YOUR INSTRUCTIONS: Please output the listing that follows exactly, but keep all images out.

>>>>

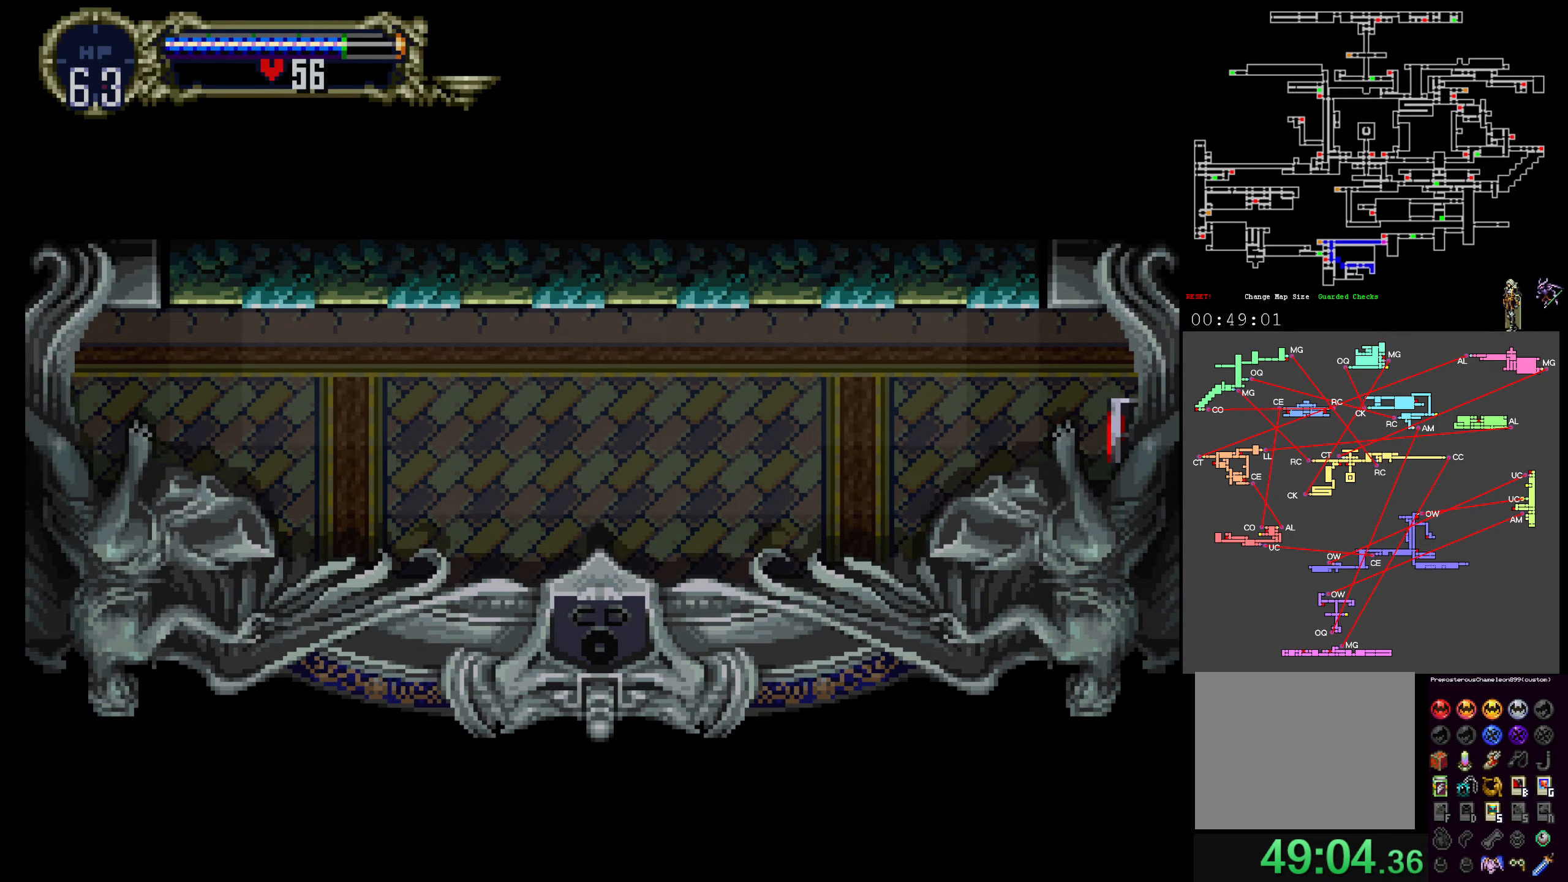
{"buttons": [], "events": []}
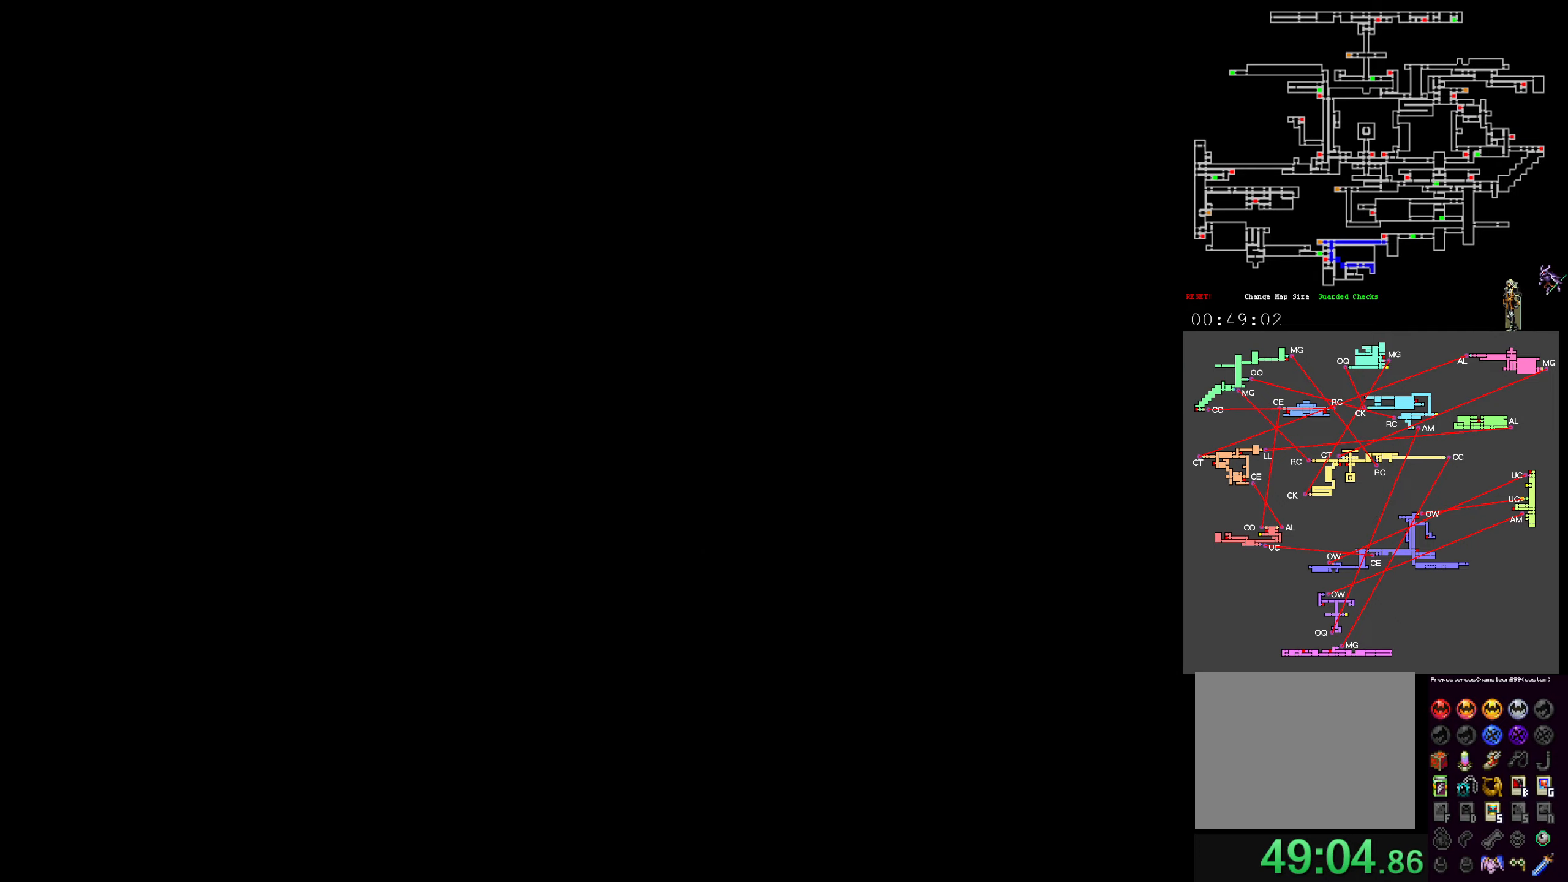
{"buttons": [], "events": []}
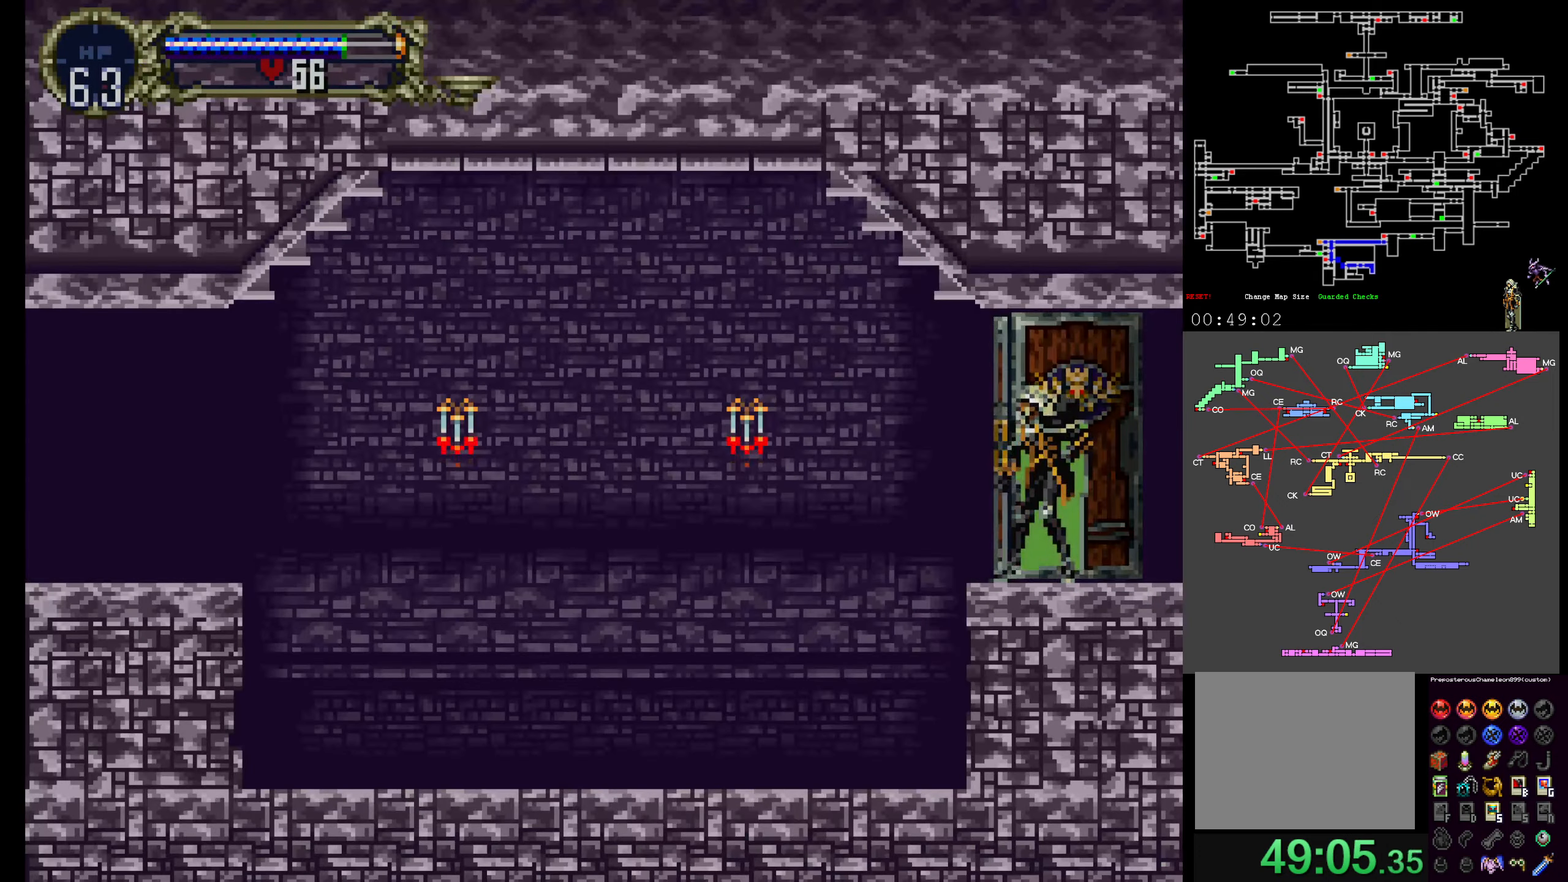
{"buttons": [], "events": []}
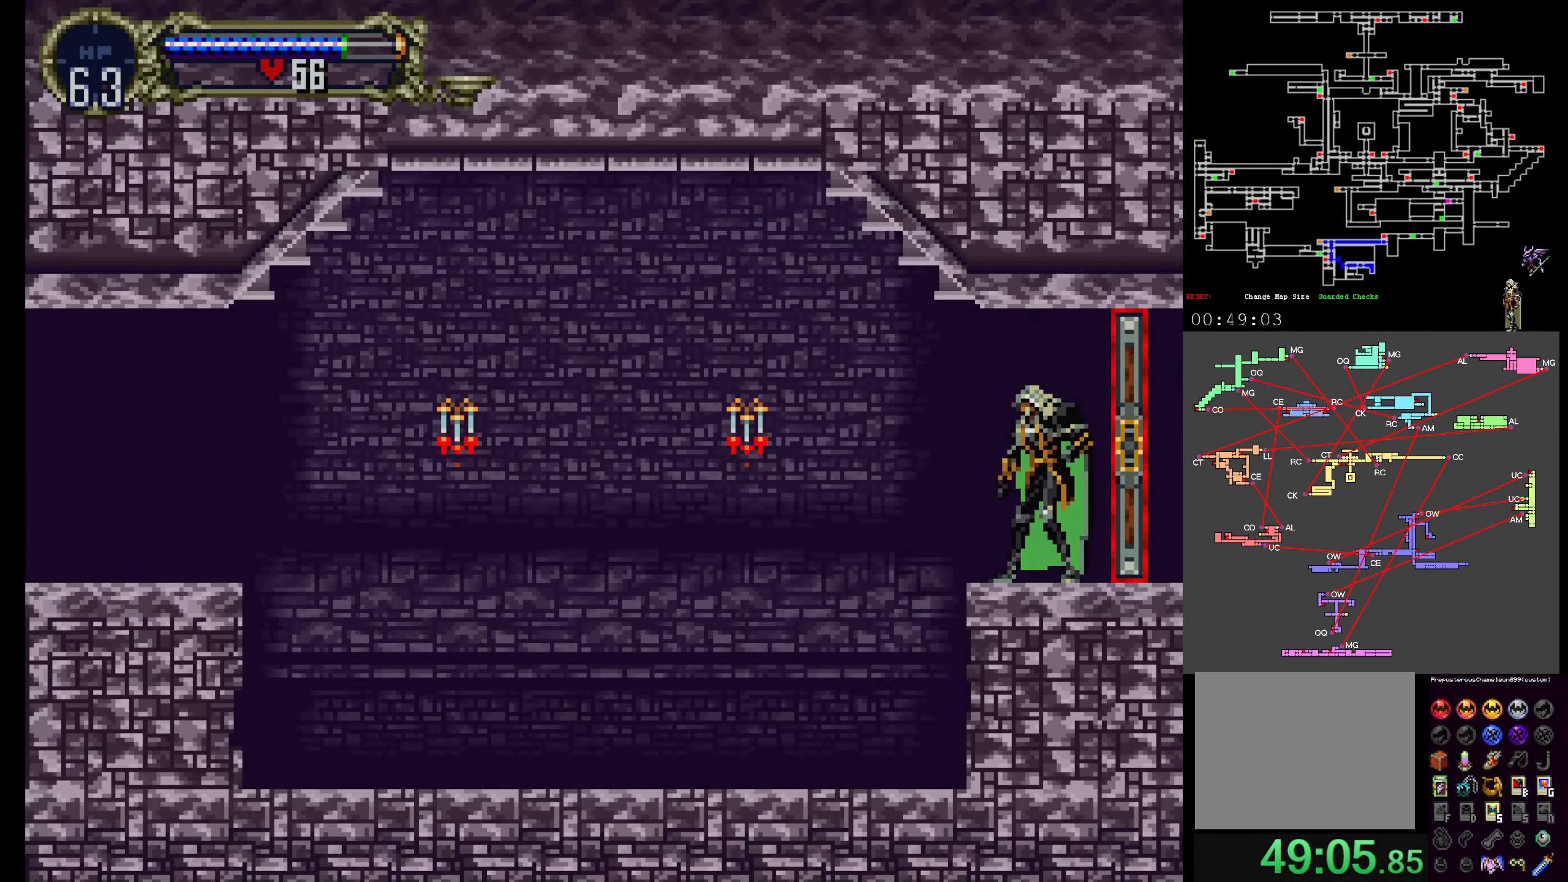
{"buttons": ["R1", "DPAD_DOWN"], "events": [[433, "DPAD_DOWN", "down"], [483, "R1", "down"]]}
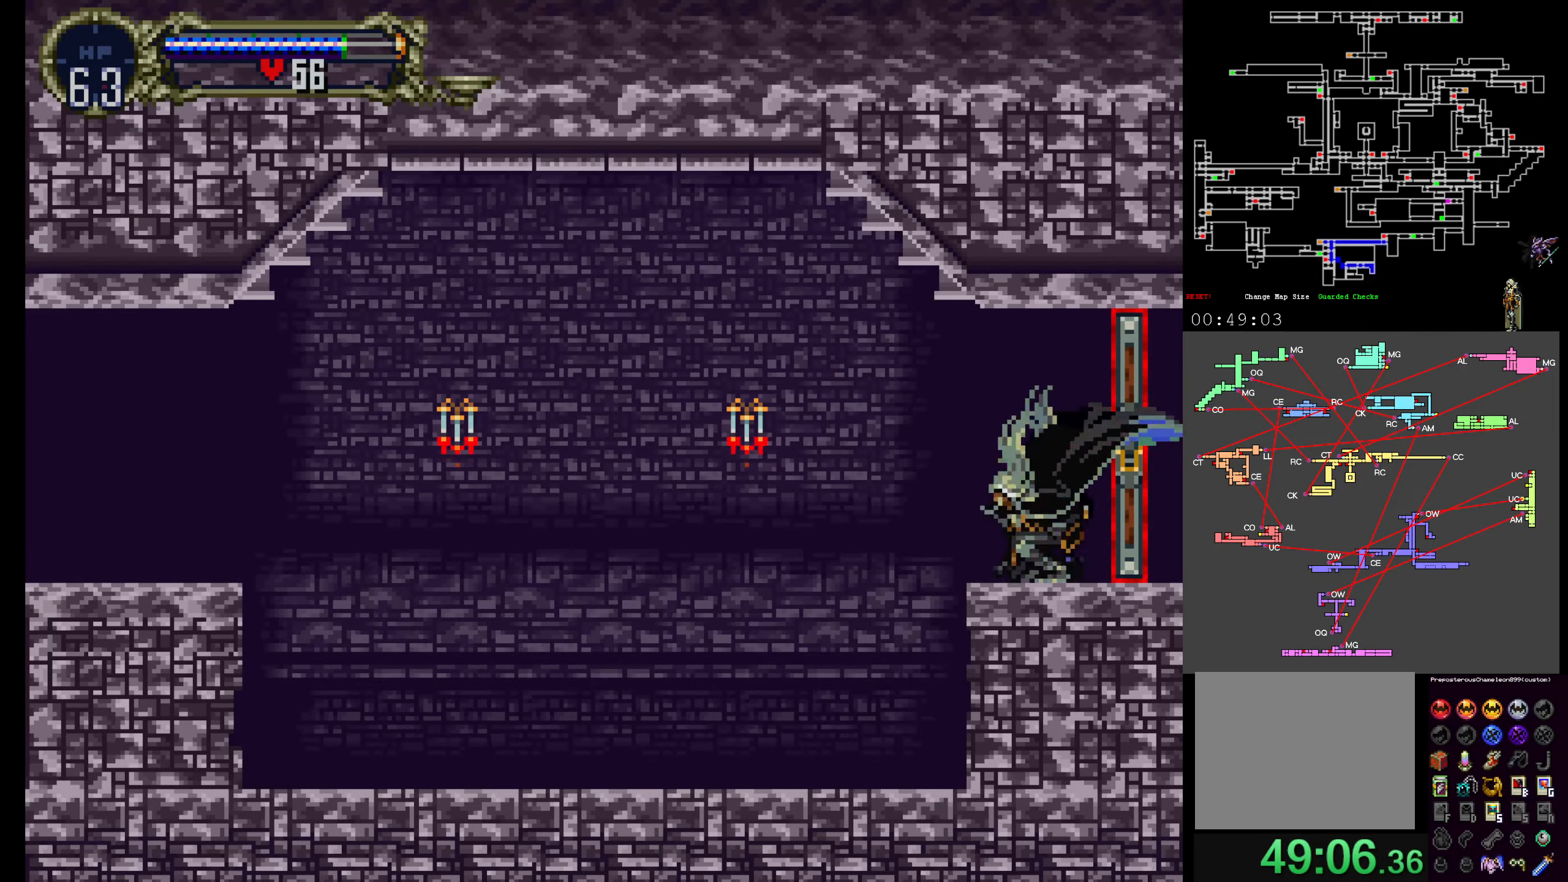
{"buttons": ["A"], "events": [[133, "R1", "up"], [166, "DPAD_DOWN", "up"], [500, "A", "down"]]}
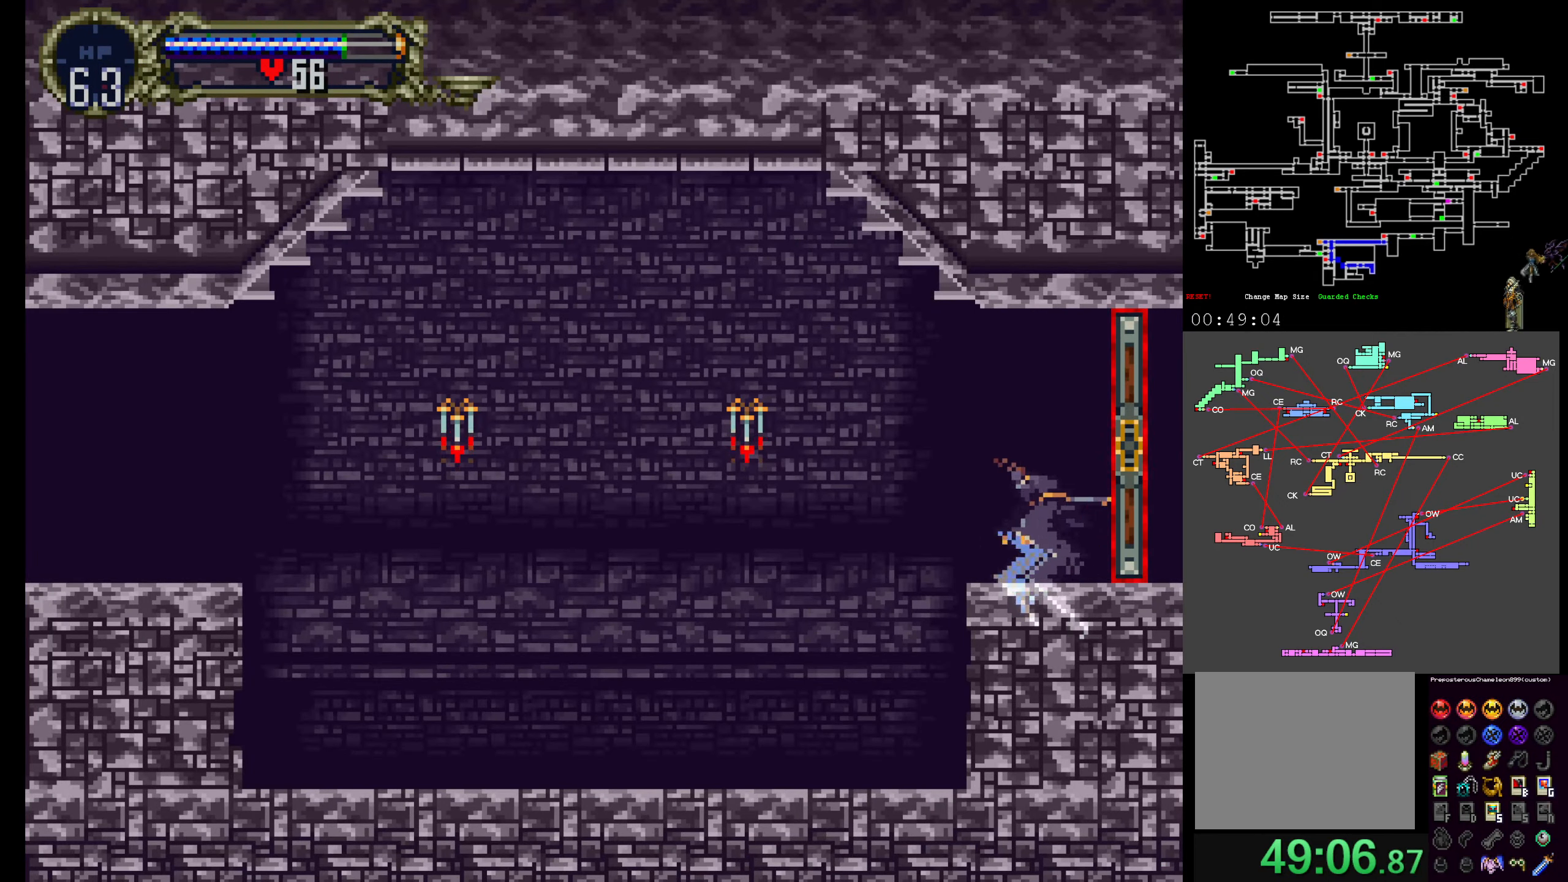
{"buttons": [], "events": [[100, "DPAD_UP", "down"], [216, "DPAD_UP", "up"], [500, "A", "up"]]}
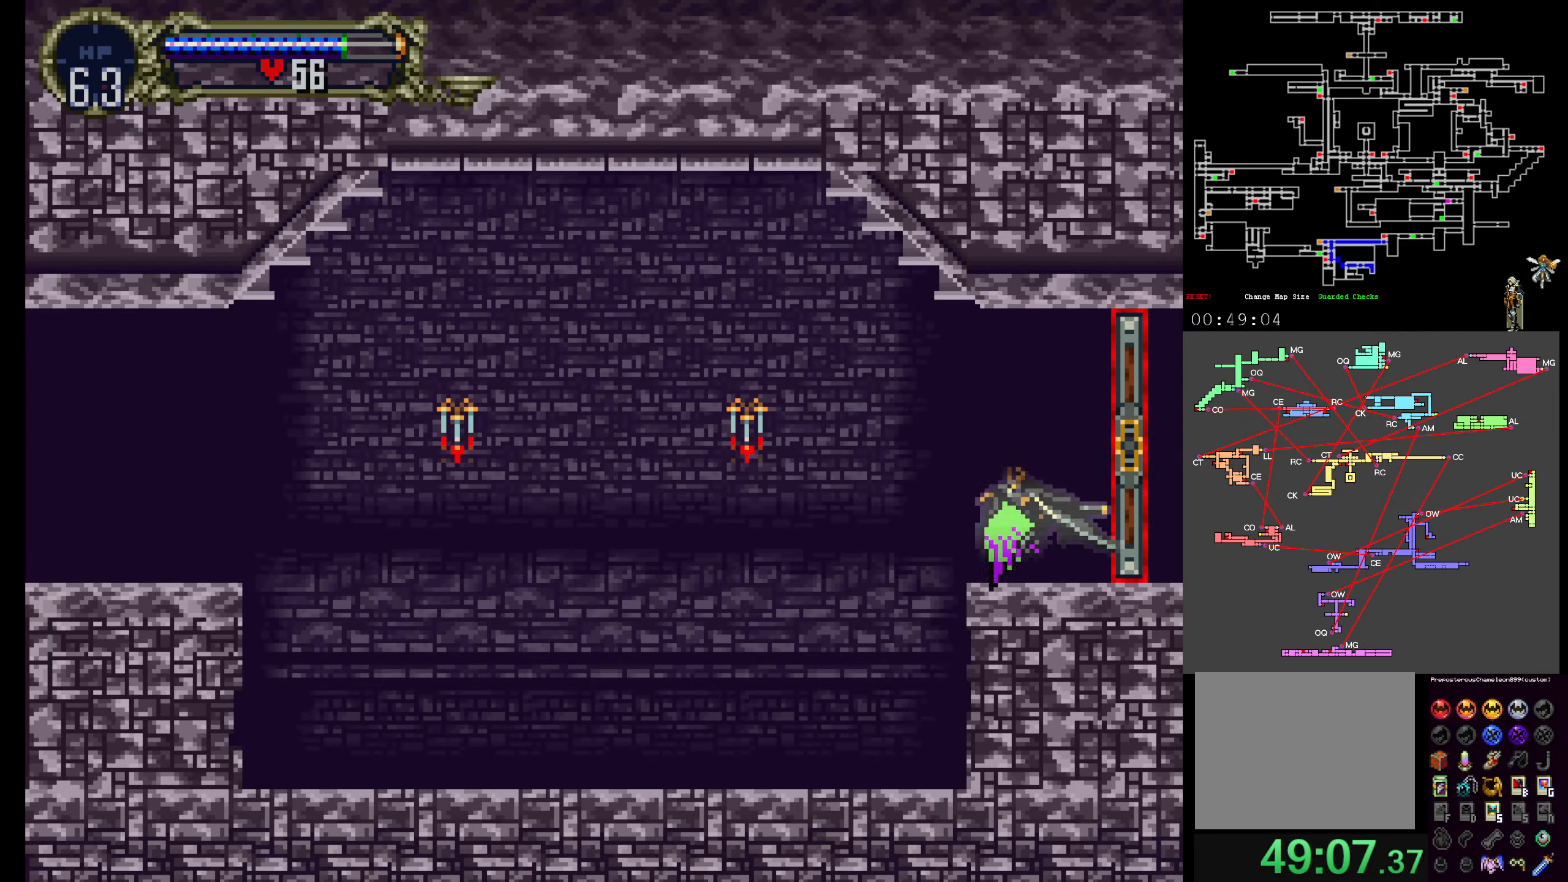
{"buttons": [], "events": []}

<<<<

REPLY:
{"buttons": [], "events": []}
{"buttons": [], "events": []}
{"buttons": [], "events": []}
{"buttons": ["R1", "DPAD_DOWN"], "events": [[433, "DPAD_DOWN", "down"], [483, "R1", "down"]]}
{"buttons": ["A"], "events": [[133, "R1", "up"], [166, "DPAD_DOWN", "up"], [500, "A", "down"]]}
{"buttons": [], "events": [[100, "DPAD_UP", "down"], [216, "DPAD_UP", "up"], [500, "A", "up"]]}
{"buttons": [], "events": []}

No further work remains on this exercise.